Никогда больше этого не будет. Никогда. Что она натворила со своей жизнью? Если бы год назад ей сказали, что в этот солнечный день августа она умрет, что она сделала бы сразу же? Ушла бы от Олега. Убежала, украла бы ребенка, нашла бы, где спрятаться. Так почему же она не решилась на это раньше? Чего ждала? Смерти от удара ножа, рассекающего артерию?
Последние минуты жизни Лили Чайки были мучительны и страшны, но не от физических страданий. Она по-прежнему не ощущала своего тела, но боль, которую она испытывала, была сравнима с пыткой. «Феде придется жить с бабушкой… Она будет растить его, как растила меня… Нет!»
При этой мысли тело ее выгнулось дугой, словно пытаясь освободиться от пут. Человек, стоящий возле маленького переносного магнитофона у стены, обернулся и покачал головой:
– Тише, тише… Все, уже скоро.
Подземелье вдруг наполнил звук, который Лиля меньше всего ожидала услышать – веселый собачий лай.
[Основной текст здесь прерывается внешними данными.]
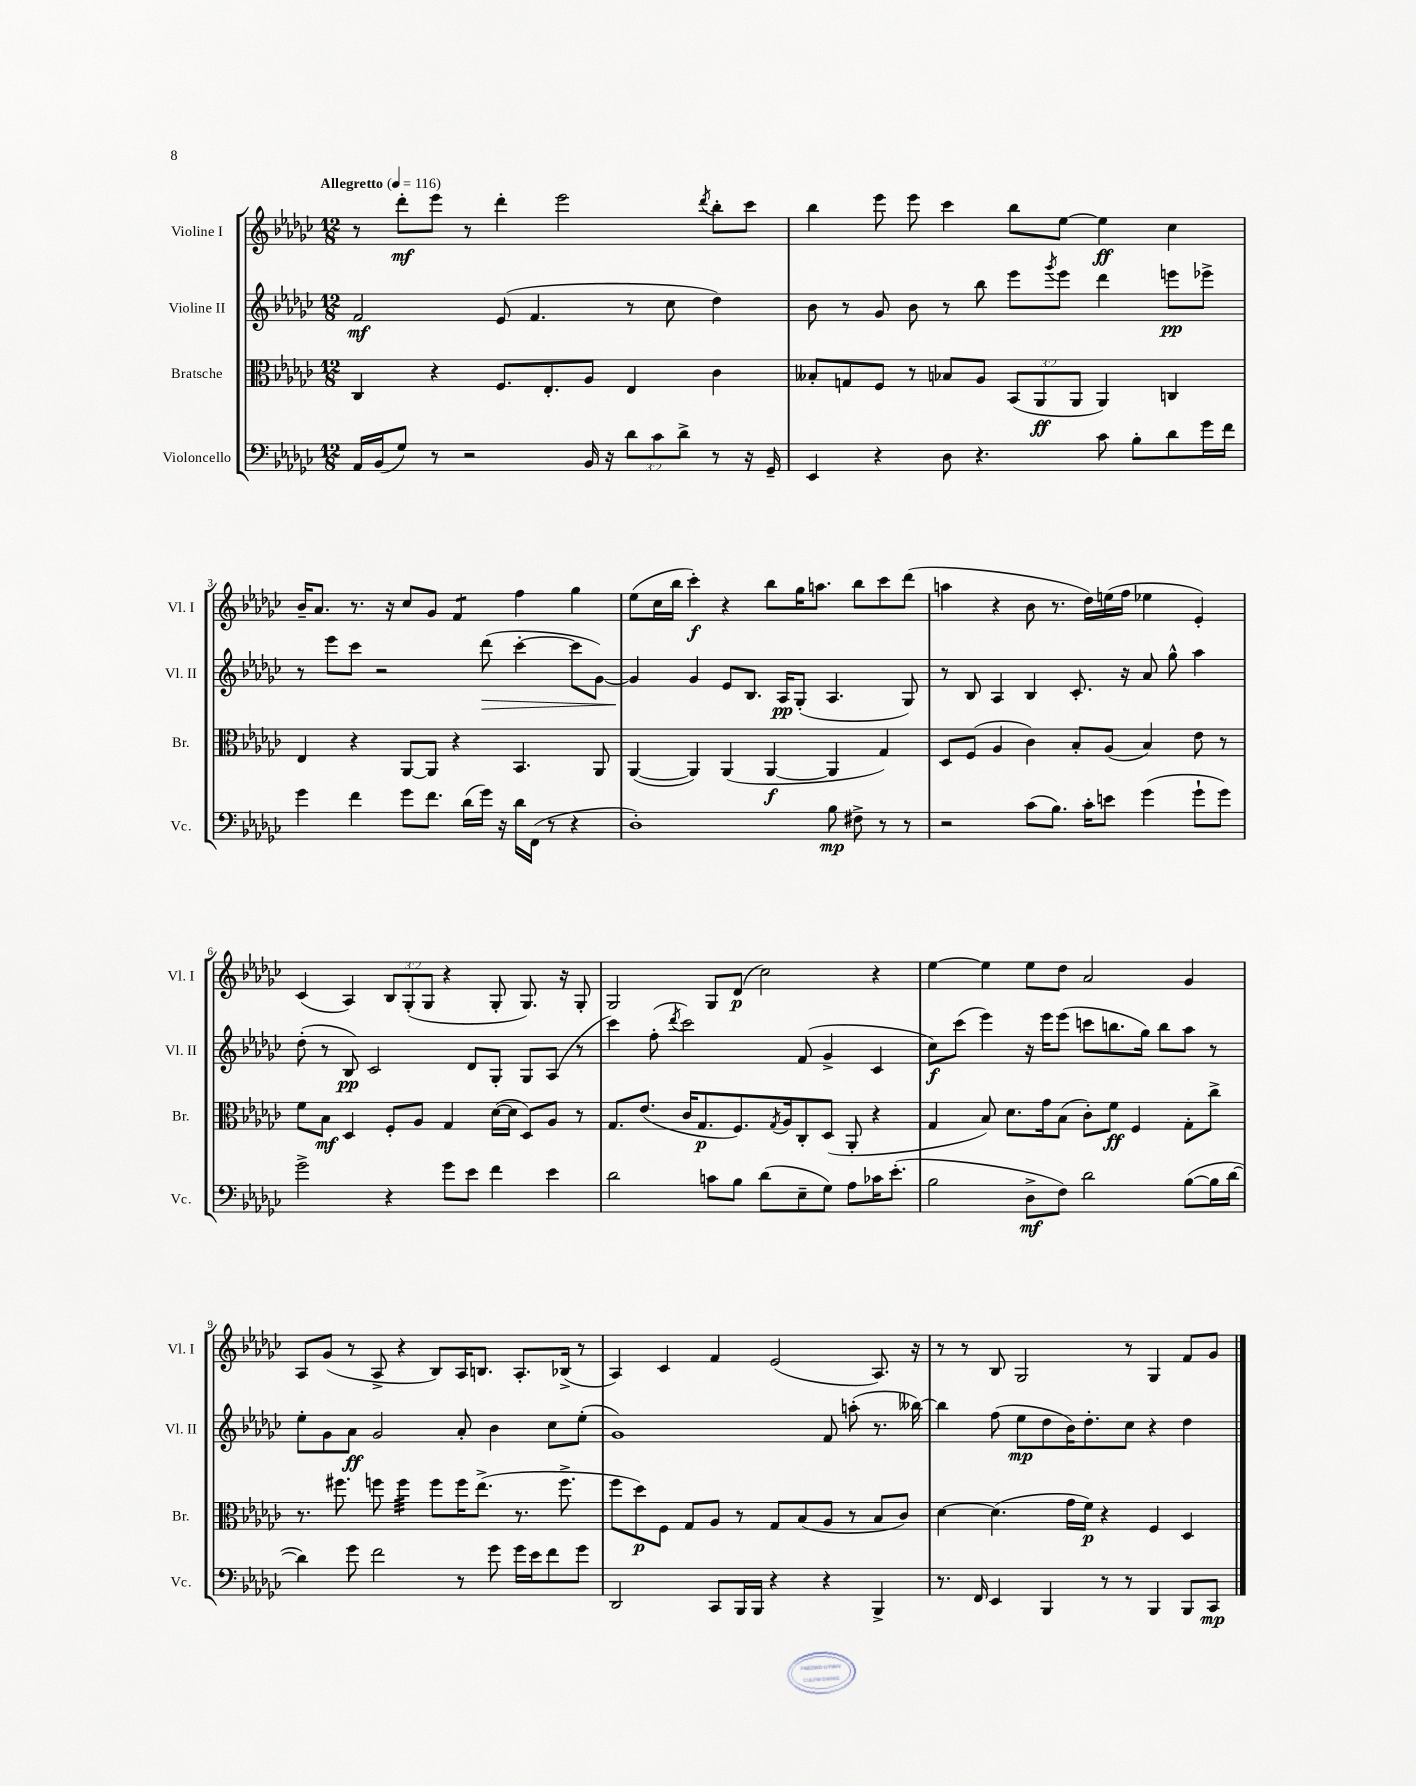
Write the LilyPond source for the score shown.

Это было тявканье некрупной радостной дворняжки, коротконогой, с большими развевающимися ушами. Совершенно безобидной.
Прошло несколько минут. Наверху послышались шаги. Лай не прекращался. Лиля видела в дрожащем свете свечей, как по лестнице спускаются ноги, как весь человек целиком спрыгивает в подвал и оглядывается, пытаясь понять, откуда доносится гавканье.
Он сделал шаг вперед, по направлению к Лиле, и увидел ее. На лице его отразилось изумление, и в ту же секунду тень, выступившая из-за лестницы, обрушила на его затылок набитый мешок. Не издав ни звука, человек повалился наземь и застыл в нелепой позе, раскинув руки.
Лиля замычала. Собака продолжала надрываться, и это было страшнее всего. От ее веселого жизнерадостного тявканья веяло безумием в этом подвале, где один лежал ничком у лестницы, а вторая – у дальней стены, не в силах шевельнуться.
Человек, нанесший такой точный и безжалостный удар, подошел к магнитофону, и лай оборвался. С деловитостью профессионального палача взял отложенный в сторону нож и присел возле Лили. Девушка забилась, из горла ее вырвалось мычание.